Opera Software's offices are at the top of a five story building near downtown Oslo. The offices actually span two floors but the entrance is on the fifth floor. This building, naturally, has a lift, which was installed in 1969.

This lift has... issues.

Sometimes the lift forgets what floor you asked it to go to, basically resetting itself when the doors close. For example, several times I have entered the lift on the fifth floor, hit the button for the ground floor, let the door close, and noticed the light behind the ground floor button wink out. One theory is that the lift gets confused as to which floor it is on, assumes it has already reached the first floor, and therefore cancels the request. Another is that the debouncer on the door is faulty, and when you close the door it acts as if you had reopened it.

When inside the lift, accidentally leaning too close to the door will immediately cause the lift to abruptly stop, wherever it is (including between floors), cancelling all pending floor requests. This is especially prone to happening when a lot of people are in the lift at once, since the person closest to the door need but wave their hand the wrong way to trigger the relevant sensor.

The door on the fourth floor doesn't close as designed. It slams shut and then bounces open again, before closing again and locking correctly.

Theoretically, the lift, when told to go to a certain floor, will accelerate gently, reach a maximum velocity, ride to within a few meters of the target floor, then decelerate gently then stop at the requested floor.
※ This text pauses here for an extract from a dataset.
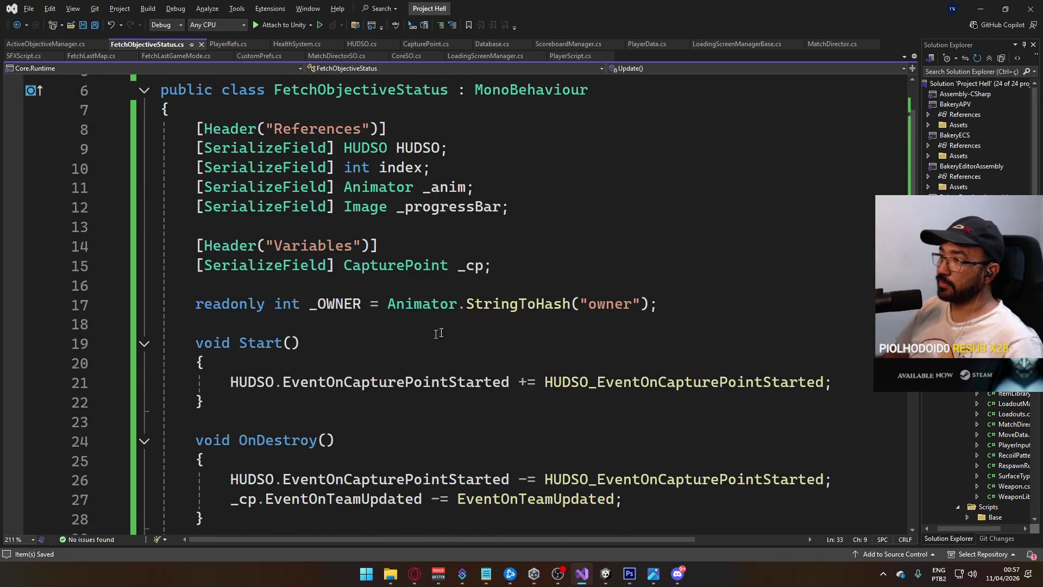
{"action": "scroll", "coordinate": [535, 370], "scroll_direction": "down", "scroll_amount": 4}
In practice it attempts this but often stops a few centimeters from the correct level. Sometimes, it doesn't decelerate until the last possible moment where it simply jars to a stop.

Occasionally, the lift doors don't open at all. The cabin will happily come to pick you up when you press the lift call button, but when it arrives, it just sits there, with the doors still locked. This has also happened while I was inside the lift. Twice, so far. You have to ride the lift up and down until the problem somehow resolves itself, which usually takes a couple of minutes.

In many cases (especially recently) the lift will be happily moving up through the floors and then suddenly will stop for no apparent reason at all. You have to press the button for it to go on. It's like the lift suddenly decided it wanted more attention.

And on a regular basis the entire lift will simply cease to operate at all, requiring professional maintenance.

About the only thing that hasn't happened so far is the cable snapping. I live in fear that it is only a matter of time.

Still. It is better than walking up all those stairs.